# Does Anyone Know what Email Suffixes mean???



## jmosmith (Aug 10, 2004)

I've got some data to sort out,...

and the email is:

[email protected]

What the heck is "rr'???

thanks,
J.


----------



## Elvandil (Aug 1, 2003)

RoadRunner


----------



## jmosmith (Aug 10, 2004)

Elvandil said:


> RoadRunner


really?...

that doesn't help me identify this then.

What about:
*[email protected]*

So that "ci" is for "city", as in "City of Gresham", Oregon?

Anyone know?
J.


----------



## DaveA (Nov 16, 1999)

jmosmith said:


> really?...
> *[email protected]*
> 
> so that "ci" is for "city", as in "city of gresham", oregon?
> ...


yes


----------



## jmosmith (Aug 10, 2004)

So is "road runner", a personal email address? not a business or municipality?


----------



## jmosmith (Aug 10, 2004)

Elvandil said:


> RoadRunner


that's a personal email address?


----------



## Old Rich (Jan 17, 2003)

RoadRunner is the ISP offered by Time Warner Cable


----------



## jmosmith (Aug 10, 2004)

cool. 

thanks -- that helps me pars it out.

I'll finish this on Monday -- If i don't find any more I can't figure, I'll mark this thread "solved"

Much thanks!!
J.


----------



## Elvandil (Aug 1, 2003)

It's just a matter of who registers the domain name. These things are pretty arbitrary, but in some cases, pretty easy to track down. For example, if you put rr.com in a browser, it brings you right there. But some of them make no sense and just have to be checked for the registrar.

You can mark your own threads "solved" using the button above.


----------



## ChuckE (Aug 30, 2004)

For quick details of almost any of these domain names, even complicated path names, like "ci.gresham.or.us" just enter them into Google.

Chances are VERY likely that you will get a hit. I just tried it with "ci.gresham.or.us" and got the City of Gresham.


----------



## jimr381 (Jul 20, 2007)

I am guessing it is in Oregon as well.


----------



## valis (Sep 24, 2004)

it's an .org address for the city of gresham.

http://www.greshamfirst.org/letters.htm

check out the dude's email halfway down the page.


----------



## jmosmith (Aug 10, 2004)

How about "@adelphia.net"... that's a personal email server and ISP too, right?

(Google hit some of these, good tip... it's like it does EVERYTHING!!..)


----------



## computerman29642 (Dec 4, 2007)

I believe "@adelphia.net" is another part of Time Warner.


----------



## ChuckE (Aug 30, 2004)

Adelphia was an ISP that was acquired by TimeWarner (which uses roadrunner.com and/or rr.com). The transition has left some people still using the old adelphia.net domain name, for awhile.
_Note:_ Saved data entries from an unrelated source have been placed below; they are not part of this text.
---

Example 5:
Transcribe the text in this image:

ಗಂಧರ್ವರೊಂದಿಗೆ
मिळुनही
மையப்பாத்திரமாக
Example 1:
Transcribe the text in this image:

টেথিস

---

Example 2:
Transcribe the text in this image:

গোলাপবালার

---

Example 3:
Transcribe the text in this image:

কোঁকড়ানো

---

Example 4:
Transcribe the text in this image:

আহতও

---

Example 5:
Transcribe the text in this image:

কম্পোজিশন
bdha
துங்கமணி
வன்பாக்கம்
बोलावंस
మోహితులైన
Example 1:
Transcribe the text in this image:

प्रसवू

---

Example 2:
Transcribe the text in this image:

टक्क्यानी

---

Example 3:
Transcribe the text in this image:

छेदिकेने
While I don't think anybody is being told to setup for the adelphia.net names currently, they still work. BUT they will expire, and then the automatic re-directing will fail.
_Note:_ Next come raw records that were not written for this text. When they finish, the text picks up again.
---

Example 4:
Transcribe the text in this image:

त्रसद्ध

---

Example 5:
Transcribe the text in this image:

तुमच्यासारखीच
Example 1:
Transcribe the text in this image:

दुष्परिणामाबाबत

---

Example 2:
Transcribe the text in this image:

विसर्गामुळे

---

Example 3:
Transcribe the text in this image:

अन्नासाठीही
I will hazard a guess that you can actually change the @adelphia.net suffixes to @roadrunner.com and it may still work.

The substitution of using @rr.com probably will not work. 
I say that because usually the "rr" was preceded by a 2-letter designation for (I think) the U.S. state that the name was in. Here in California, the email names I have, for people who were in the older "rr.com" domain, actually have suffixes like "@ca.rr.com"
I would assume that other states may use their 2-letter designation also.
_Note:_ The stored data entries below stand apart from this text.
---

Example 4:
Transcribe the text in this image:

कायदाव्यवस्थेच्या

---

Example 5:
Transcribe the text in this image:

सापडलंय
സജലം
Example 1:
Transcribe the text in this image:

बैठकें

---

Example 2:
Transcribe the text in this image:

Try the newer, and easier to remember, @roadrunner.com, to see if that works.


----------



## jmosmith (Aug 10, 2004)

ChuckE said:


> Adelphia was an ISP that was acquired by TimeWarner (which uses roadrunner.com and/or rr.com). The transition has left some people still using the old adelphia.net domain name, for awhile.
> 
> While I don't think anybody is being told to setup for the adelphia.net names currently, they still work. BUT they will expire, and then the automatic re-directing will fail.
> 
> ...


That makes sense.

I don't have to send them anything, yet.

For now I just need to sort out if that was a company server, and therefor the correct company name for that contact -- or just another personal ISP.

Much thanks.
J.


----------